[Records from a data source]
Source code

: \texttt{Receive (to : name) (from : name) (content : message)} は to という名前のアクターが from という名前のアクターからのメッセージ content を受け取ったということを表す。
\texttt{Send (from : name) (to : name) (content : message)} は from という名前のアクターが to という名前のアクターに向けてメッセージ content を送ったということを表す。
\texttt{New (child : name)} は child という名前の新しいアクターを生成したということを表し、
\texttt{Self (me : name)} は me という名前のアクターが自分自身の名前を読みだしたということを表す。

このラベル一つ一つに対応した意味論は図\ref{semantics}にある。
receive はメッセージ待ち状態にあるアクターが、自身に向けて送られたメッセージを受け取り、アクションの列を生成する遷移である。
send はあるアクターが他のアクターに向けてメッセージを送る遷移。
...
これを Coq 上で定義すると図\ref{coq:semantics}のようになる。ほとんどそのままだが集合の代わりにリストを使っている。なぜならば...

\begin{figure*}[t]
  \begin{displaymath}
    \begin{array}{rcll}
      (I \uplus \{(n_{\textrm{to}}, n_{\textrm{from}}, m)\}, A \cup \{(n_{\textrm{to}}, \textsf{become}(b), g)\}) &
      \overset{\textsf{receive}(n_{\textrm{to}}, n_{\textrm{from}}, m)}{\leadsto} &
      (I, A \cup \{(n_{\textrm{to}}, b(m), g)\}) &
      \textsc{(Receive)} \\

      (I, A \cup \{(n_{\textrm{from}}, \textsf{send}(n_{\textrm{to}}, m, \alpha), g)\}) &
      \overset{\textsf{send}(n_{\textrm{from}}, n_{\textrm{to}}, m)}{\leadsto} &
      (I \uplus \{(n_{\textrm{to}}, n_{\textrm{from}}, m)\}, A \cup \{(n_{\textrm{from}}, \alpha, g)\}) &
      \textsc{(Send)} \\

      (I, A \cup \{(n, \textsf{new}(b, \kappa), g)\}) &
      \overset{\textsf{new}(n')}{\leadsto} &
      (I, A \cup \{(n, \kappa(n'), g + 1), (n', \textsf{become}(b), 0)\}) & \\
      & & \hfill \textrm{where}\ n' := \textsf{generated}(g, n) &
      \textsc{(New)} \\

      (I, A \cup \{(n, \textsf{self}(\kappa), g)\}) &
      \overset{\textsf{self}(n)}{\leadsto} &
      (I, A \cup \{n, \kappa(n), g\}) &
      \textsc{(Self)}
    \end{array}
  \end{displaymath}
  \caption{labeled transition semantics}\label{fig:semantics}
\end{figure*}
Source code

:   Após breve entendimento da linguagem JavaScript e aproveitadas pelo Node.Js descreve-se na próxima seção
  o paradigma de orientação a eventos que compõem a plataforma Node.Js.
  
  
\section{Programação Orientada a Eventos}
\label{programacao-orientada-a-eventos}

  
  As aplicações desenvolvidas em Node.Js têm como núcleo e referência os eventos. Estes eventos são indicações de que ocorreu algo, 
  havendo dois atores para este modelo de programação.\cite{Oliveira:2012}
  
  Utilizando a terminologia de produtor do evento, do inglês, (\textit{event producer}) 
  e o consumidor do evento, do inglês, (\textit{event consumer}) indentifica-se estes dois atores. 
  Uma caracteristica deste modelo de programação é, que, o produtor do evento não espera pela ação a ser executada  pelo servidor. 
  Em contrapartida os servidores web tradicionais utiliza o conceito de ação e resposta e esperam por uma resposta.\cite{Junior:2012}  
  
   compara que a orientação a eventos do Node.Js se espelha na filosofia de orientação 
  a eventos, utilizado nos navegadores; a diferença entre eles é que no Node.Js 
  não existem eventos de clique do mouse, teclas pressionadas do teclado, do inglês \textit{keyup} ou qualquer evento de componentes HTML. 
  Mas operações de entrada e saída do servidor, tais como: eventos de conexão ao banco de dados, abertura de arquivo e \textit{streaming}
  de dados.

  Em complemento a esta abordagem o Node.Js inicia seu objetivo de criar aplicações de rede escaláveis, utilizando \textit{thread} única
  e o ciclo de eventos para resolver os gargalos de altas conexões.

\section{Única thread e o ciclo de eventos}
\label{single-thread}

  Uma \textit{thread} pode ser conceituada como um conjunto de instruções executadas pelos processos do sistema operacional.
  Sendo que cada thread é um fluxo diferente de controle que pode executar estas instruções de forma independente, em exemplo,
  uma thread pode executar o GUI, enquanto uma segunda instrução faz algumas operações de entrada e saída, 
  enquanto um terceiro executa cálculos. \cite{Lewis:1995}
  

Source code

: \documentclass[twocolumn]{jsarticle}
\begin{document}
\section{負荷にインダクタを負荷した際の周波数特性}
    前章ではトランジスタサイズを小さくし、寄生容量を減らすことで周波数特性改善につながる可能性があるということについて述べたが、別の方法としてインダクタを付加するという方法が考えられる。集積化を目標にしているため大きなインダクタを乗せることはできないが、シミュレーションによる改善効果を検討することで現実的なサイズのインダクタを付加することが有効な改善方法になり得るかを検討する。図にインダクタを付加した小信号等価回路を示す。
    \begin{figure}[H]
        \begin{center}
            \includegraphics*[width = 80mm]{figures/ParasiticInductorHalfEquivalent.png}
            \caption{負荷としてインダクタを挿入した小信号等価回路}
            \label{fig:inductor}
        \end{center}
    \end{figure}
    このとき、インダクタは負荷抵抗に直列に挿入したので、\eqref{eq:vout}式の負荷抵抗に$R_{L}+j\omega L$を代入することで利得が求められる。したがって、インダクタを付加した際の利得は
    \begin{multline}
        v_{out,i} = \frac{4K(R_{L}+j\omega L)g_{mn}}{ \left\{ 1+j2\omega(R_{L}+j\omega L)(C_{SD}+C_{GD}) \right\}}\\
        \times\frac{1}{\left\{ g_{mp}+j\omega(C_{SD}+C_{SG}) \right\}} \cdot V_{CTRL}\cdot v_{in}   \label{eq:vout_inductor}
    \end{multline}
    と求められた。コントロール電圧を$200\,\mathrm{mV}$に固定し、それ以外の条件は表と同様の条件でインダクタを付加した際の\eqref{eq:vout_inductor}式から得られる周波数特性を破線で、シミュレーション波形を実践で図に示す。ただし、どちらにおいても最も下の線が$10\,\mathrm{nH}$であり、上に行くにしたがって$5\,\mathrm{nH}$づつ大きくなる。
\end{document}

» Exercise
The answer should be all lines from the entries above that hold the word "become".

» Finished exercise
      (I \uplus \{(n_{\textrm{to}}, n_{\textrm{from}}, m)\}, A \cup \{(n_{\textrm{to}}, \textsf{become}(b), g)\}) &
      (I, A \cup \{(n, \kappa(n'), g + 1), (n', \textsf{become}(b), 0)\}) & \\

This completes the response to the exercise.